Subglottic, supraglottic & translaryngeal stenosis

See also Subglottic stenosis information

During inspiration, oxygen passes into the nose, traverses the larynx (voice box) and then enters the lungs. The larynx is situated at the cross-roads of the air and food pipe. The vocal cords function to prevent passage of food and liquids into the the lungs.

The larynx is divided into:

• supraglottis which is situated between the base of tongue and the vocal cords,
• glottis composed of the vocal cords and the false vocal cords
• subglottis which is a part of the larynx situated just below the vocal cords and upto the trachea. In children, the subglottis is the narrowest part of the airway, and the same is at the level of the vocal cords in adults.

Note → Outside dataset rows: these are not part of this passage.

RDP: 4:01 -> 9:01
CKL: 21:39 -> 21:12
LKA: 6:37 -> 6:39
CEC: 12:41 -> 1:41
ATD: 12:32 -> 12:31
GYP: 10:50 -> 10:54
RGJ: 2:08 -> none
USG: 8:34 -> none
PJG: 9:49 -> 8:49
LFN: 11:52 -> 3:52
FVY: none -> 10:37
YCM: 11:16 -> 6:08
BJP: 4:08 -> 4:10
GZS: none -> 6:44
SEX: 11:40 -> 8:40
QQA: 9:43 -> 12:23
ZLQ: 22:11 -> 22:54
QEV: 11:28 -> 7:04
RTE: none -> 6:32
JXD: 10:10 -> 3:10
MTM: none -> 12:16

There are several causes of laryngeal (narrowing) stenosis. It could be congenital and present from birth or acquired (secondary to intubation at birth, prolonged intubation due to other causes-cardiac, pulmonary, neurological, accidents). Frequently the cause is of mixed etiology, i.e an intubation done over a pre-existing minor or undetected congenital stenosis.

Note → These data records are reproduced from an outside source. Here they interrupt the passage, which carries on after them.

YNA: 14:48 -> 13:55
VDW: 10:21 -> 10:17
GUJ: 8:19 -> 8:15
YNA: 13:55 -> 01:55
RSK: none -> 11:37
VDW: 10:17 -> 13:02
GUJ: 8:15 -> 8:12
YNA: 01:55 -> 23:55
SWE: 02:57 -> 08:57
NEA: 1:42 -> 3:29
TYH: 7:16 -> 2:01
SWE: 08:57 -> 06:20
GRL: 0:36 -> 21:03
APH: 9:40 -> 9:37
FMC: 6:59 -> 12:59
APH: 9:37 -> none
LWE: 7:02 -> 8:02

Laryngeal stenosis causes stridor, severe breathlessness and the patients are deemed to get a tracheostomy (canula / tube in the neck), which bypasses the stenosis to establish an airway below the level of the stenosis.

Treatment for laryngeal stenosis begins with an endoscopic evaluation. The entire aerodigestive tract is evaluated under anesthesia conditions that mimic sleep and maintain the airway dynamics.

Surgery is of 2 types:

• expansion procedures wherein the airway is expanded using cartilages that are harvested from ribs.
• resection and anastomosis, which allows complete removal of the narrowed area and re-attaching the normal airway segments to each other.

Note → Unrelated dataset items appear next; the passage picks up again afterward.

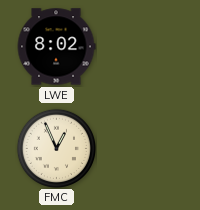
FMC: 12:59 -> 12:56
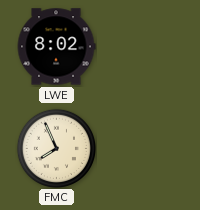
FMC: 12:56 -> 7:56
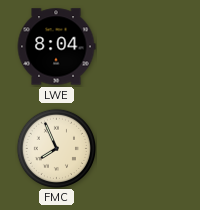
LWE: 8:02 -> 8:04
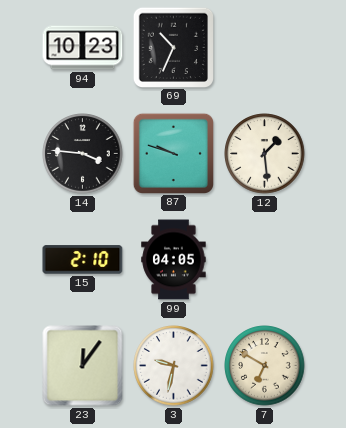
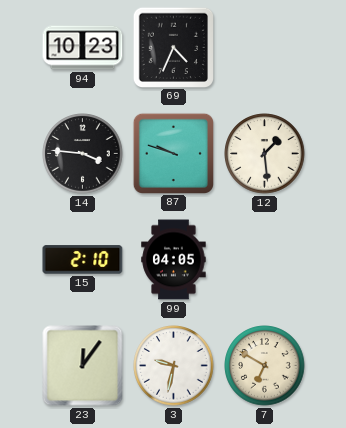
69: 10:34 -> 4:34
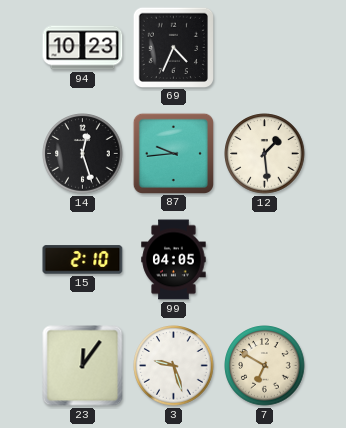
14: 3:46 -> 12:27
87: 9:48 -> 9:44
3: 9:32 -> 9:27
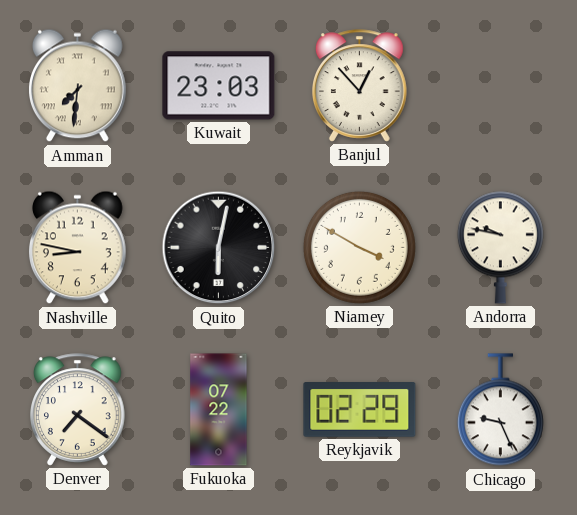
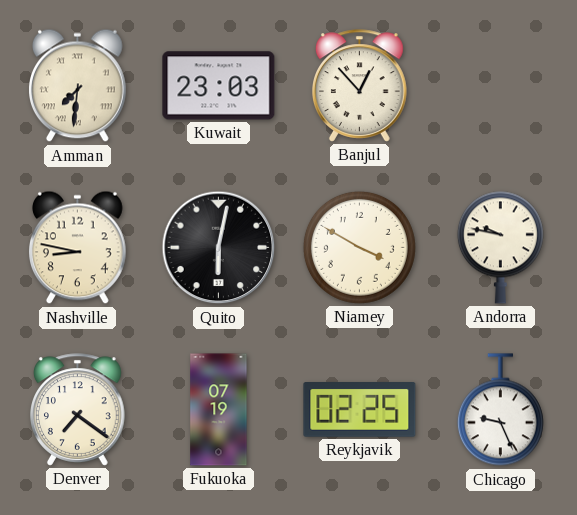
Fukuoka: 07:22 -> 07:19
Reykjavik: 02:29 -> 02:25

Both these types of surgeries can be done in one or two stages.

Single-stage operation requires the child to have a nasotracheal tube and admission in the intensive care for 5-7 days.

Operations done in 2 stages will have a stent (Monnier’s Laryngotracheal LT Mold) and a tracheostomy. The LT mold is used to calibrate the expanded airway and stabilizes the cartilage reconstruction. The LT mold is kept for weeks to months depending on each individual case. A separate endoscopic procedure is done to remove the stent. The tracheostomy canula is removed after successful decannulation trials (removal of the tracheostomy canula).

Severe narrowing of the subglotis will need a cricotracheal resection (removal of the stenotic segment followed by re-anastomosis of the airway).

None of these procedures inhibit the normal growth of the trachea and the child.

It must be remembered that, there is always a trade-off between the AIRWAY and the VOICE when performing surgical interventions on the airway. Priority is given to decannulation which changes the quality of life for the patient and avoids multiple problems associated with the tracheostomy. Quality of voice can be improved with several endoscopic procedures that can be done after a successful decannulation.